Start of EXERCISE MATERIAL

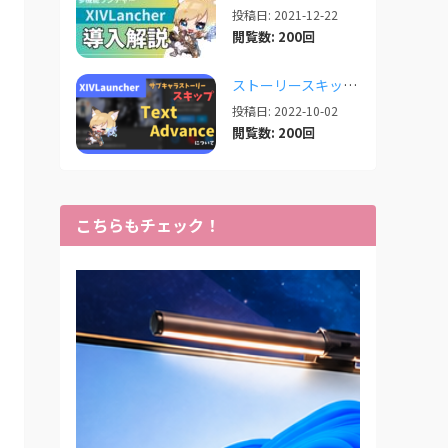
投稿日: 2021-12-22
閲覧数: 200回
ストーリースキップ補助「TextAdvance」について【2025/05/21更新】
投稿日: 2022-10-02
閲覧数: 200回
こちらもチェック！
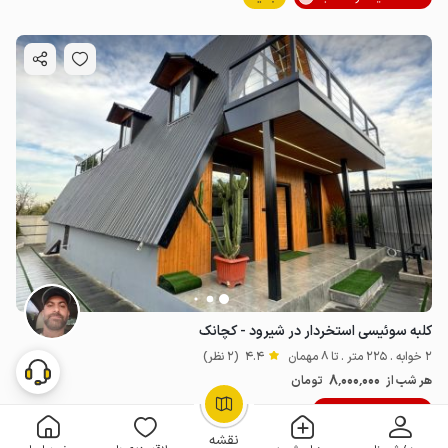
کلبه سوئیسی استخردار در شیرود - کچانک
2 خوابه . 225 متر . تا 8 مهمان
4.4
(2 نظر)
8٬000٬000
هر شب از
تومان
10% تخفیف از 10 شب
OpenStreetMap
©
نقشه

End of EXERCISE MATERIAL

WHAT YOU NEED TO DO: Please output all of the entries exactly as they appear, with no pictures.

PROBLEM SOLUTION:
投稿日: 2021-12-22
閲覧数: 200回
ストーリースキップ補助「TextAdvance」について【2025/05/21更新】
投稿日: 2022-10-02
閲覧数: 200回
こちらもチェック！
کلبه سوئیسی استخردار در شیرود - کچانک
2 خوابه . 225 متر . تا 8 مهمان
4.4
(2 نظر)
8٬000٬000
هر شب از
تومان
10% تخفیف از 10 شب
OpenStreetMap
©
نقشه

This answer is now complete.